Friday night I went out to what was billed as PACHANGA, an evening of Latin dance at the Blue Rooster. It promised me pachanga, cumbia, merengue y más, la música de mi juventud. And it delivered magnificently—to a room of young folks who knew what they were doing.
It was almost overwhelming to watch them dancing with expressions of glee, passion, and beauty, and to relive the rapture of those rhythms of so long ago. Fifty years… My eyes flooded with the body memory of all those wild dances with my beautiful Jane.
Though only couples were dancing, just as I’d do back then, I started dancing by myself to a splendid cumbia, and soon some other exuberant guys joined me. I wanted to shout out my joy. There followed some heart-rending merengues and a boisterous pachanga that almost did me in.
Once, the DJ called out something about la casa de música, and for a blessed moment I was back in La Casa de los Marinos I was again a demented dervish in the House of the Sailors in that ruinous building at Toulouse and Decatur, a waterfront dive aka La Marina. Vamos a La Casa!
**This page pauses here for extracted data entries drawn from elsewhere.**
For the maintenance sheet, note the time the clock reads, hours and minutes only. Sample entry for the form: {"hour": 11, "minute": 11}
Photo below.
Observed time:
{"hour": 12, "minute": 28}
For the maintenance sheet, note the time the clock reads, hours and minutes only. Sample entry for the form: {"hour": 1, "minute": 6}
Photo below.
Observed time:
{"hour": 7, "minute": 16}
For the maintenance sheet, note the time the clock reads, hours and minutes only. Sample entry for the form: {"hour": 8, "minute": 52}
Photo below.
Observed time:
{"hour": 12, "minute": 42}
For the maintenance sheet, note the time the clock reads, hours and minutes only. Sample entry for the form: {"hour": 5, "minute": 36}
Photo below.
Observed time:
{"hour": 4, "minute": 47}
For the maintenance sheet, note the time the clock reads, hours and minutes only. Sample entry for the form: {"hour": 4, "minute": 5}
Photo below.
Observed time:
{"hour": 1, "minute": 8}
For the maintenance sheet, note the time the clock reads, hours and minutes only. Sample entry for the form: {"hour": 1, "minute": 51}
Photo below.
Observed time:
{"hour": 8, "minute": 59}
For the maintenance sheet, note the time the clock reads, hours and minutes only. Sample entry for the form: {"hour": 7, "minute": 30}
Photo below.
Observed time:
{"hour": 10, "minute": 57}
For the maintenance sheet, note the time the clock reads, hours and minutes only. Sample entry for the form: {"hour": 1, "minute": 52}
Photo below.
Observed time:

Sorry, but I feel an elegy coming on. For the legendary La Marina was swept away by the relentless tides of years. Many others besides me must still remember the glory of that dark and disreputable Latin sailor bar, that temple of dance lost forever. (I’ve celebrated that long-lost glory in my autobiographical novel DIVINE DEBAUCH.)
I don’t know when the bar first opened, but my blessed time to carouse in its three mystical rooms was the early 60’s. By the later 60’s I heard it had been written up in some big magazine as the chic lowlife place to go, and very soon thereafter La Marina ceased to be.
Those three rooms were steeped in darkness and wrapped in music, tremendously loud Latin music, and the roar of voices and laughter. High above the crush of carousers and dancers, in deep shadows by the ceilings, blades of fans slowly swam around like circling sharks.
The three rooms were each special shrines. In the first more or less civilized one, you’d socialize with drinks and shouted talk. The second room was the place for group celebrations, being less crowded than the third and better for a formal dance like the pasa doble or the leaping pachanga.
The third room had its own even more powerful juke box and a hallucinatory mural on the walls over the crowd. Around the room in a dreamlike swirl ran a dark flood of writhing nudes, racing motorcycle, matador with sword, and charging bull. As above, so below.
It was here in the dense throngs of the third room that the ecstasy happened, the Dionysian transports of merengues and cumbias. The clock was forever stopped at ten of three, though that was usually an early hour in an evening’s revelry. We’d dance till dawn, even after.
A few years ago, when I visited New Orleans again, I lunched in the stylish Café Maspero that used to be La Casa and sat in what once was the be back corner of the second room. I told the waitress about its history, and she remarked that they had thought it had been a pirate joint before. In a way it was.